Машина затормозила, двери распахнулись. Холл и все балконы были украшены пыльными флагами, оставшимися с прошлых праздников; несколько слуг, стараясь не попадаться на глаза, занимались уборкой, но их было немного. Судя по свету, горевшему во всём доме, и праздничному убранству, Бенедикта ждала, что нагрянет большая компания. Такого не случилось. Больше того, она уже поднялась к себе. Ни сверкающих лимузинов, из которых появляются мадонны в вечерних платьях, ни поблёскивающих моноклей, ни шёлковых цилиндров.
Я пошёл наверх: ступенька — удар сердца, ступенька — удар сердца. Кровать, на которой она лежала, была как просторная королевская барка, с широкими резными ножками и балдахином на инкрустированных опорах, занавеси которого были сейчас прихвачены бархатными шнурами. Свет падал на книгу, которую она читала и, с моим приходом, резко захлопнула. Ребёнок лежал в жёлтой кроватке возле камина — крохотный неясный розовый свёрток — и сосал палец. Долгое мгновение мы смотрели друг на друга. Хотя в её взгляде была ничем не скрываемая печаль, чуть ли не смиренность, мне показалось, что я уловил в нём нечто новое — новую отчуждённость? Она была как путешественник, который наконец вернулся домой, пережив множество опасностей, — вернулся и увидел, что пережитое им в дальних странствиях сильнее и ярче настоящего. Я положил руку на её ладонь, мысленно спрашивая себя, заговорит ли она когда-нибудь, или мы так и будем сидеть вечно и глядеть друг на друга.
— Снег задержал нас, — сказал я, и она кивнула, по-прежнему не сводя с меня печального невидящего взгляда. Этим вечером она небрежно накрасилась и даже не позаботилась смыть косметику; напудренное лицо казалось болезненно-бледным по сравнению с тонким ярко-красным ртом.
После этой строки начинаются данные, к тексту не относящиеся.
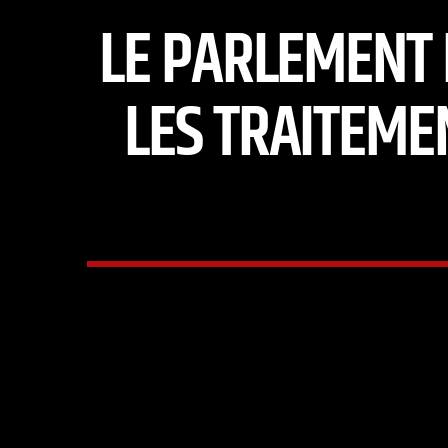
LE PARLEMENT 
LES TRAITEME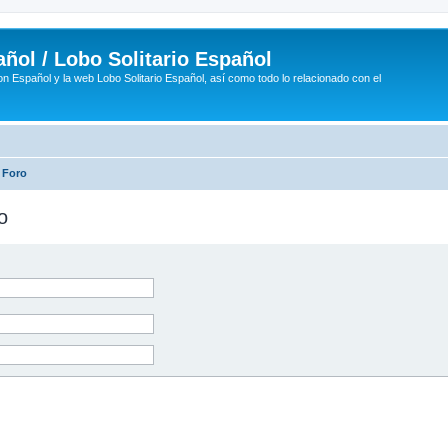
ñol / Lobo Solitario Español
n Español y la web Lobo Solitario Español, así como todo lo relacionado con el
 Foro
o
— Знаешь, — наконец прошептала она, — это как возвращение с того света. Всё ещё так нереально — я едва узнаю мир. Я так устала. — Она взяла мою руку и приложила к своему лбу. — Но ведь я не брежу, правда? — Я нежно обнял её, и она, задрожав, продолжала: — Ты понимаешь, что теперь в наших отношениях должно что-то измениться. Это совершенно ясно. Хватит ли у тебя терпения? — Широко раскрытые глаза из-под нахмуренного лба сурово, в упор, смотрели на меня. — Ты уже видел? — Чтобы умерить зловещую напряжённость этого монолога, я подошёл к кроватке и покорно уставился на ребёнка. Малыш теперь перевернулся на бочок и смотрел со странным выражением, словно голодный зверёк. — Теперь он встал между нами, разве не понимаешь? — заговорила Бенедикта постепенно замирающим голосом. — Может быть, навсегда. Не знаю. Я люблю тебя. Но мне всё надо обдумать ещё раз, с самого начала.